- Donald Trump and Xi Jinping seem increasingly entrenched in their positions, 12 months into their bitter trade war
- Experts describe a ‘chaotic’ year, where widespread use of tariffs has opened a Pandora’s box on what was previously out of bounds in global trade
A year after the beginning of the tit-for-tat tariff war that has upended the global trading system, few trade experts see the US-China relationship improving any time soon.
Instead, companies are being advised to dig in for the long haul, with the way ahead packed with volatility, hot-tempered tweets and tariffs galore. Rather than progressing towards a deal, and despite reaching a tentative truce at the G20 summit in Osaka last week, the United States and China seem are as entrenched in their positions as ever.
Beijing is insisting that as a prerequisite to a deal, the US remove existing tariffs on US$250 billion worth of Chinese goods. At the same time, it is difficult to see what China can do to placate a seeming unappeasable White House, short of tearing up its entire economic model – an outcome that few think is likely.
“Right now, what I’m hearing is that China is keen to see what the United States is going to do about the designation of key Chinese companies on the Entity List, and then holding out on commitments to purchase American agricultural products until they get some positive activity on that front,” Cowley added, with the suggestion that even the low-hanging fruit of agricultural purchases are now not the quick win they were 12 months ago.
Trade experts, former government officials and businesses affected by the tariffs now seem resigned to further disruption. For Dong Tao, the vice-chairman of Credit Suisse Private Banking for the Greater China region, the last 12 months have been “just the first sentence of the first chapter” of what is a new superpower rivalry.
Experts inside China said that the unpredictability of US President Donald Trump has bamboozled the Chinese negotiating team and has been a major obstacle to a deal to end the trade war.
“There have been twists and turns on the trade war in the past year. Trump’s personality has contributed to this, but his style has also triggered the overall cautiousness in Washington towards China’s rise. At least in the short term, this status will not change,” said Yu Wanli, senior fellow at the Charhar Institute, a Beijing-based think tank.

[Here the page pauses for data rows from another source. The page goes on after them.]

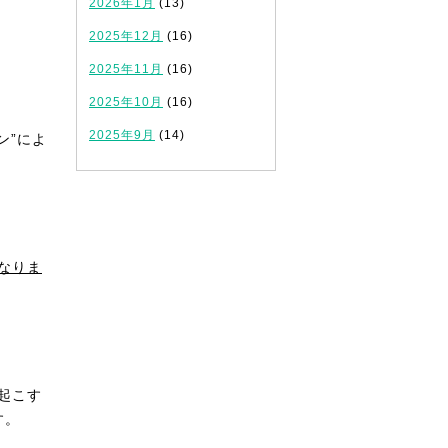
2026年1月
(13)
2025年12月
(16)
2025年11月
(16)
2025年10月
(16)
2025年9月
(14)
ン”によ
なりま
起こす
す。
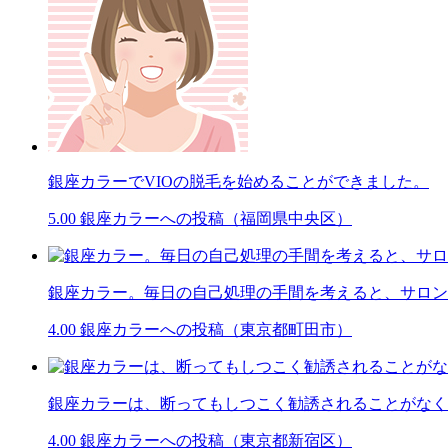
銀座カラーでVIOの脱毛を始めることができました。
5.00
銀座カラーへの投稿（福岡県中央区）
銀座カラー。毎日の自己処理の手間を考えると、サロン
4.00
銀座カラーへの投稿（東京都町田市）
銀座カラーは、断ってもしつこく勧誘されることがなく
4.00
銀座カラーへの投稿（東京都新宿区）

“I spoke to my counterparts in Washington, too. They are very wary of China’s current development. China is no longer the China that they knew, they are trying to figure out how to deal with a new and emerging China. The trade war was not launched by Trump alone, he has got advisers behind him, and some of them are even more hawkish than Trump,” Yu added, implying that the Chinese side has found it difficult to get a read on the US position.
In some people’s minds, a lack of clarity over what the US hopes to achieve from talks has made China less inclined to make a deal. One former US official described Trump’s tendency to regularly change his mind as “volitional volatility”, whereby the White House is intentionally throwing spanners in the works, one after the other.

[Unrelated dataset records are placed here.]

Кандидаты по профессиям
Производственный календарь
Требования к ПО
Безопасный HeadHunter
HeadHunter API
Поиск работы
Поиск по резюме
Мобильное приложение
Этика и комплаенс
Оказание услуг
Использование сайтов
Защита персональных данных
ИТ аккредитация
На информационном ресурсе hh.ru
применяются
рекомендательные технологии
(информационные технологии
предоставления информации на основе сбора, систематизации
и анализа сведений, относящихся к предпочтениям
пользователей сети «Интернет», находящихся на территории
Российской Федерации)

“It is still not clear what the US wants: is it market access, reform of intellectual property rights and forced technology transfer, improved ease of doing business in China or restructuring of the entire Chinese economy?” said Bryan Mercurio, professor of international economic law at the Chinese University of Hong Kong. “China has played that in a way as to not feel very urgent in ending this. [China is saying] so the US does not know what it wants, so why give in?’”
Arguably the primary legacies of the past year are the effects on supply chains and normalisation of a trade policy that was, a year ago, considered out of bounds. As well as the US-China skirmish, Washington has threatened a comprehensive tariff programme on the European Union, weaponised tariffs as a means of changing Mexican immigration policy and also slapped tariffs on erstwhile rivals Japan and South Korea.
This week, the prospect of a Japan-South Korea trade war arose, when Japan placed export limits on hi-tech materials in a row over forced labour during the World War II. Korea has threatened to retaliate, showing how far the needle has moved on the use of trade remedies in geopolitical disputes this year.
“The US really opened Pandora’s box by using trade tariffs as a weapon to achieve the other goals, that is really a worry. And you can see that Japan and other countries might have learned from the US in trying to adopt the same sort of modus operandi, and that is really toxic for the world trading system,” said Henry Gao, professor of trade law at Singapore Management University.
But one thing that is clear from a long series of conversations on the anniversary of the first US Section 301 tariffs on July 6 last year: the element of surprise has completely disappeared, businesses now expect the worst and are planning for every threat Trump makes.
“I think the penny dropped and it dropped with almost resounding silence in May [this year] when the United States announced that they were increasing the tariffs rate on the last round of the goods that they implemented last year from 10 per cent to 25 per cent,” said Cowley at Baker McKenzie.